El oxígeno mismo me asfixiaba. Desde allí, desde donde yo estaba, te veía claramente, nítidamente. Miré tus pies y la maravillosa proporción armónica entre tus hombros y tu cintura. Te veía así, perfecto, como siempre fuiste - probablemente goces de un año o dos (máximo) de sublime y exquisita perfección.
Me aburrí y salí a fumar un pucho.
No me pareció indicio de nada en ese momento. Pedí fuego. Pensé en vos, en cómo y cuánto te había soñado, en ese deseo que sólo vos me transmitís, en tu aura, en tu divinidad laica - o pagana - en tu paso, en tu voz, en tu ritmo, en tus sonidos. Y así, de pensamiento en pensamiento, reposaron mis ojos en un cenicero desprolijo (aún afuera)
Vi el canto rodado. Muchas veces he pirado que en mi casa ideal debe haber una fuente rodeada de canto rodado.
Reparé luego en la gente, esa gente que siempre viste colores pastel o marrón o gris o negro. Y quise rojo, quise naranja, quise fucsia, quise flúor. Esa gente que se llama "María", o "Juan", o "Valeria", o "José", o "Natalia". Me fui entonces con posibles hijos futuros, y los llamé Dafne, Stefano y Filippa. A Filippa, por ejemplo, todos le diremos "Pippa" y seguramente sea mi descendencia con más carácter. Sería una verdadera cagada que tenga dos varones porque no tengo otro nombre en mente. "Luca" había sido siempre una opción pero hace unos años ya que está de moda, y mis hijos no serán ni representarán algo tan efímero como la moda.
Volví a la gente ¿será por eso que viste en colores pastel o marrón o gris o negro? ¿porque no están de moda? ¿o no están de moda porque la gente no los viste?
A lo lejos, el mar. Recordé entonces a Kalani, mi instructor de surf hawaiano imaginario. Sus palabras siempre han sido sabias, oportunas, precisas. Cuando uno se acopla a la ola, y es uno con ella, debe seguir siéndolo sobre todo si aparece un gran blanco. El tema es así: según Kalani (mi instructor de surf hawaiano imaginario) si el tiburón quiere comerte, pues venga que lo hará de todas formas. Si uno intenta nadar en estado de shock, sólo causará un bullicio que atraerá al gran blanco; acelerando así el proceso.
Pedí un café. El tráfico se ve entorpecido con el extraño funcionamiento de los semáforos. Desde acá, desde donde estoy, desde donde te veo sólo si tuerzo mi torso hacia la izquierda, el tráfico no se embotella, sino que hace movimientos de cha cha cha, y las bocinas son Bach y el smog es Chanel Nro 5.
Acá, en este lugar donde estoy ahora mismo, murió una vez un arco iris que nacía en el Teatro Solís. Nunca he podido sacarle buenas fotos al arco iris. Ni a la Luna. Y estoy segura que eso significa algo.

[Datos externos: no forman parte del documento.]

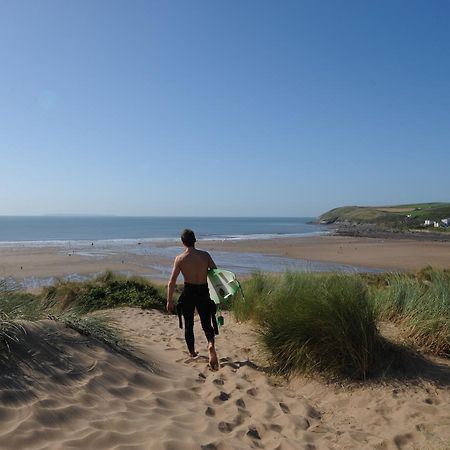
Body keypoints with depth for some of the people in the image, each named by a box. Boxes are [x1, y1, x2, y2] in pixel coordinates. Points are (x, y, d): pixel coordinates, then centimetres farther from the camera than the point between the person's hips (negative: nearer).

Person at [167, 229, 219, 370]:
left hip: (188, 293, 0)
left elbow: (171, 282, -10)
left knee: (188, 325, 19)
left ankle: (192, 352, 32)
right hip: (203, 293, 1)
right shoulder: (205, 255, -6)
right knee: (206, 324, 11)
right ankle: (211, 344, -18)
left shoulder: (180, 259, -9)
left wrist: (169, 301, -2)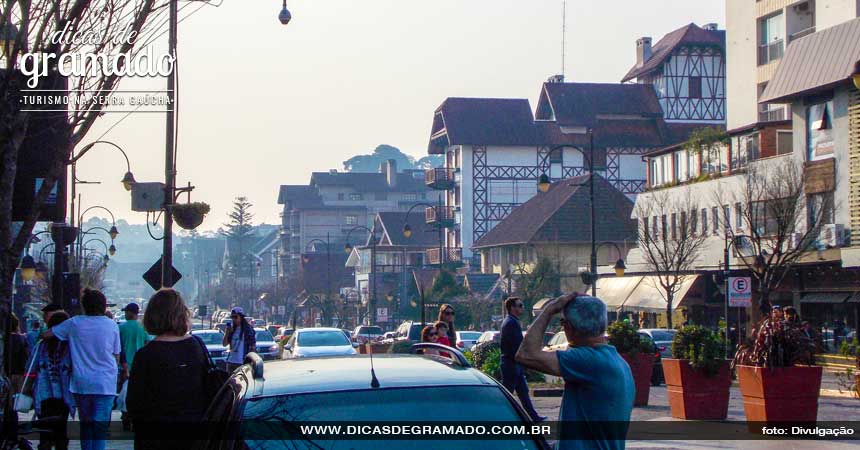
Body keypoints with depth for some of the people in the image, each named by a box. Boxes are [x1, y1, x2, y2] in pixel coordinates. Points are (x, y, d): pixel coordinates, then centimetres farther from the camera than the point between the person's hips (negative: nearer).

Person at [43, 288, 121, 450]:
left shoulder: (74, 323, 0)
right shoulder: (111, 325, -1)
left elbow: (45, 335, 6)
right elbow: (117, 356, 5)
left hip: (81, 383, 2)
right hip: (105, 384, -2)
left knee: (86, 424, 15)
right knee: (100, 426, -2)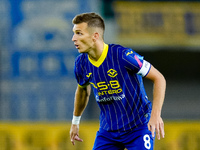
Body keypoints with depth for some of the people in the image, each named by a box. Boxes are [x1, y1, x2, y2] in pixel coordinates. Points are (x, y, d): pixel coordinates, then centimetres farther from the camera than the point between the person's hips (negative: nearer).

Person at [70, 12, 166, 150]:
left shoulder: (123, 55, -22)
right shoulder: (81, 63, -4)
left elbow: (159, 78, -15)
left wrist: (156, 115, -26)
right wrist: (75, 121, 30)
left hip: (139, 127, -5)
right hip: (108, 130, 5)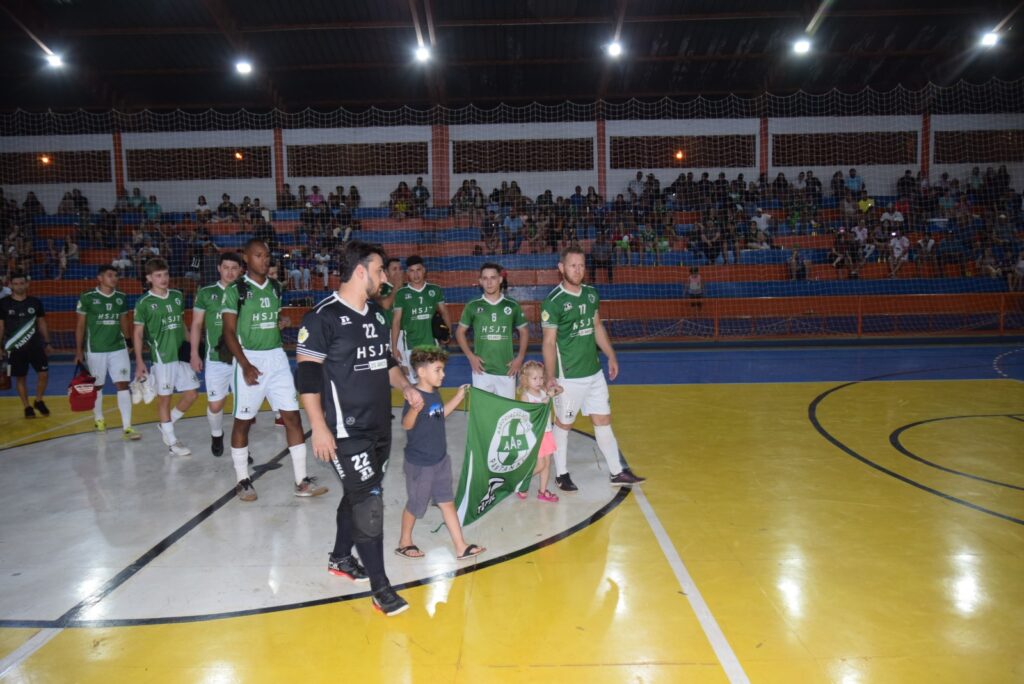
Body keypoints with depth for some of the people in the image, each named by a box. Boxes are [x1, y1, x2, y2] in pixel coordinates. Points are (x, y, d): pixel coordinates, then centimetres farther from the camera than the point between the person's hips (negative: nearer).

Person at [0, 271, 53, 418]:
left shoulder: (35, 302, 2)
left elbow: (41, 323, 10)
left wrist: (47, 342, 7)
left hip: (35, 345, 1)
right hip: (15, 348, -1)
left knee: (44, 374, -4)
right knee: (20, 378, 6)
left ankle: (38, 401, 18)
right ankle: (27, 407, 18)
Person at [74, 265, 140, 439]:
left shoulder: (121, 298, 4)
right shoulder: (87, 298, -7)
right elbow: (80, 325, -2)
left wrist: (128, 341, 17)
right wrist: (78, 350, -4)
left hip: (118, 348, 2)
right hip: (95, 349, -2)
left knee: (123, 385, -6)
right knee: (97, 386, 13)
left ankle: (127, 427, -8)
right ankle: (99, 419, 35)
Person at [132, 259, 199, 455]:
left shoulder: (178, 296, 7)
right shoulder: (144, 303, -7)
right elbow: (138, 333, -3)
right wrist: (139, 362, -8)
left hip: (182, 353, 6)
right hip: (162, 356, -5)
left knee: (192, 393, 7)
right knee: (164, 397, 4)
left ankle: (166, 426, 26)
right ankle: (172, 441, 15)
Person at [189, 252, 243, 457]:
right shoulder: (206, 293, 1)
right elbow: (197, 324, 7)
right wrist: (194, 353, 2)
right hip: (216, 358, -1)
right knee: (215, 404, 4)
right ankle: (216, 435, 33)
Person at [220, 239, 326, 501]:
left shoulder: (275, 287, 9)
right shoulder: (236, 290, -8)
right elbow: (229, 332, -11)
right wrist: (245, 365, -19)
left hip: (277, 357, 5)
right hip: (250, 359, -5)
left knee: (292, 416, 0)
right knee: (243, 420, 5)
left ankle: (302, 481, 4)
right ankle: (243, 481, 20)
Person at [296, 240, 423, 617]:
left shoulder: (376, 313, 10)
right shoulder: (323, 317, -14)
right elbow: (307, 375, -14)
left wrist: (406, 388, 5)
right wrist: (319, 428, -17)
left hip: (380, 427, 8)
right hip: (347, 431, -8)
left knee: (358, 496, 19)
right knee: (368, 503, -6)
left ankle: (340, 557, 39)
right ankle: (380, 587, 5)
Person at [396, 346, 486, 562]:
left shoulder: (435, 393, 3)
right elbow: (407, 424, -32)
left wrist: (458, 398, 15)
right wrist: (414, 409, -51)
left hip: (440, 460, 8)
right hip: (419, 463, -8)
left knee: (447, 502, 12)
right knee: (415, 505, 11)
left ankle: (461, 546, 18)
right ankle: (404, 543, 34)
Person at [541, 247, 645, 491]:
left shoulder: (591, 294, 5)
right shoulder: (553, 302, -15)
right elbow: (549, 342, -14)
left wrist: (611, 356, 15)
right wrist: (550, 377, -17)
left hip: (594, 372, 6)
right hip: (569, 376, -6)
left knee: (603, 421, 12)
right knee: (563, 424, 8)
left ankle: (617, 472, 22)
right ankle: (561, 474, 24)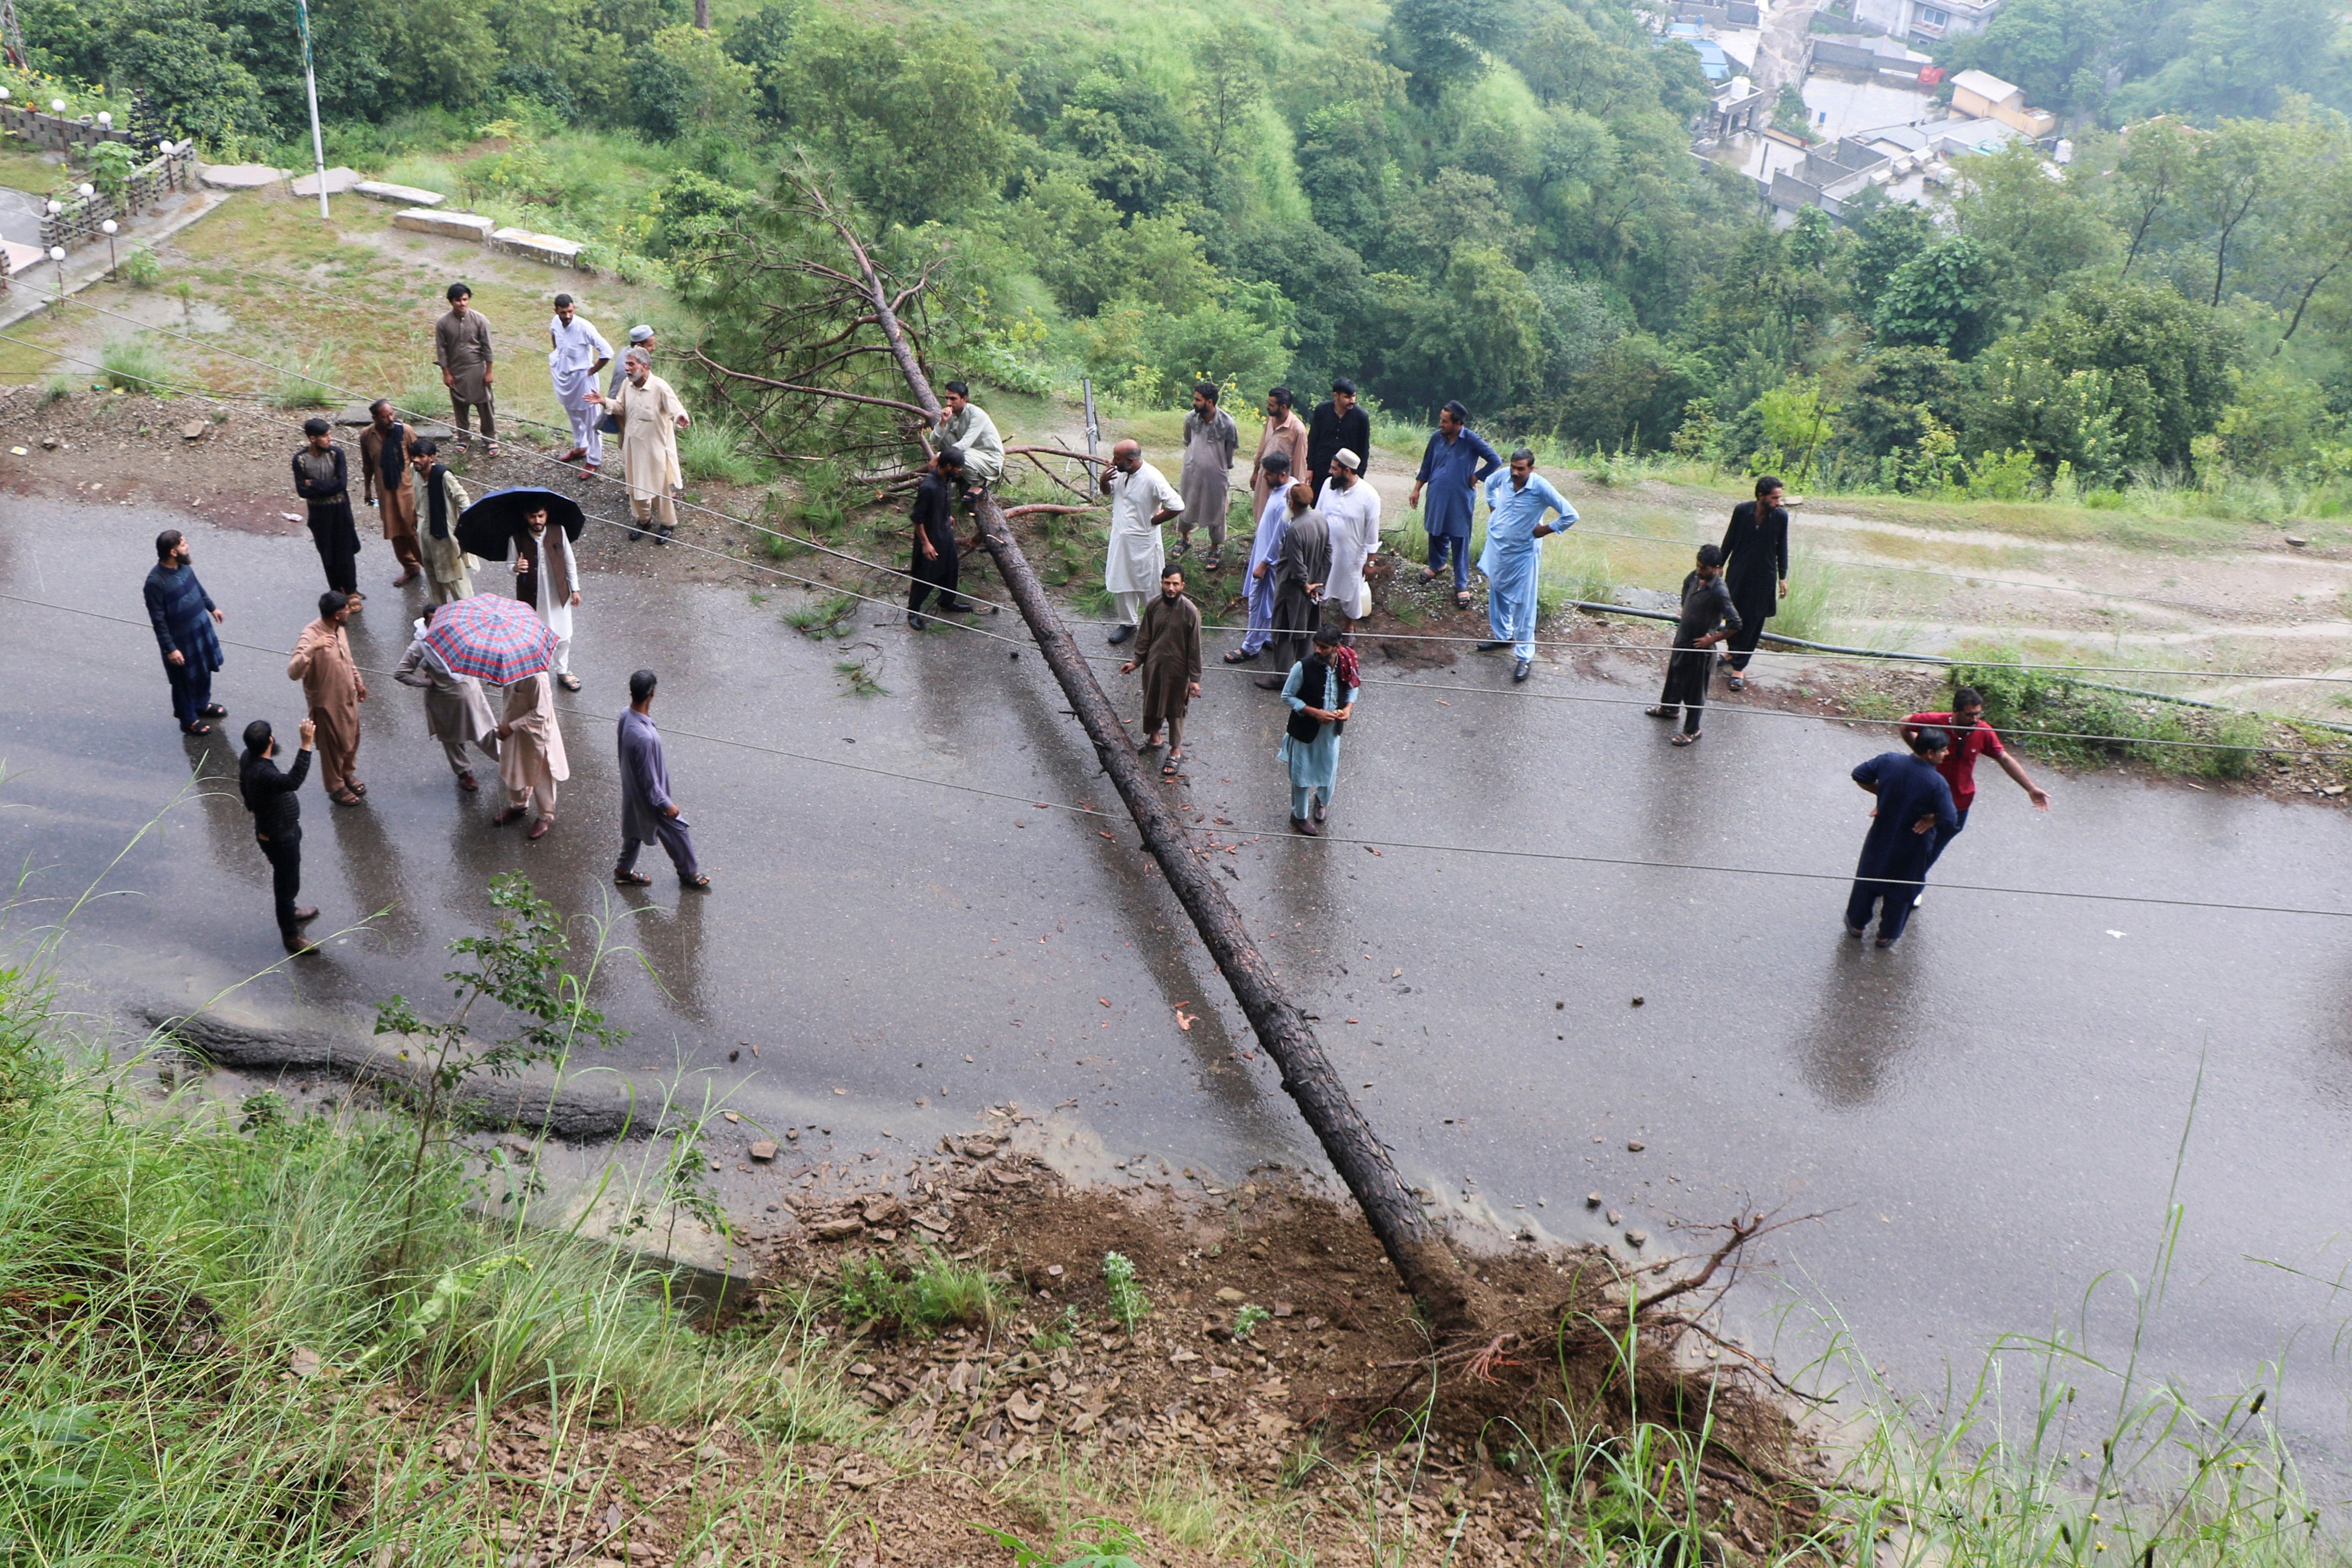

Apuré el café, que ya estaba tibio y apuré con él mis ganas en el sorbo infinito del placer. Algo moría en ese momento y no sabía qué. Si caminaba uno o dos o tres pasos a mi izquierda, quizás te podía ver. Aun te hubiese podido ver así, tan inmaculado, tan omnipotente. Quise decir tu nombre, pero me dio asco. Ni hablar de tu apellido.
Poco a poco muchas cosas me fueron claras, epifanías amorosas montevideanas: Pippa no podía ser tu hija. A Filippa no le sentaría bien tu apellido, que, oh, cruzó mi mente una vez más y me era evidente. Ya no serías el padre de Pippa, y eso cambió muchas cosas en algún lugar de mí.
Ahí estaba, en medio de la nada sin pucho ni café ni padre para Pippa. Me viste. Me miraste. Me sonreíste. Tus mandíbulas abiertas venían hacia mí. Y me quedé quieta, me acoplé de inmediato a la ola. Porque en estado de shock, no es aconsejable causar un bullicio.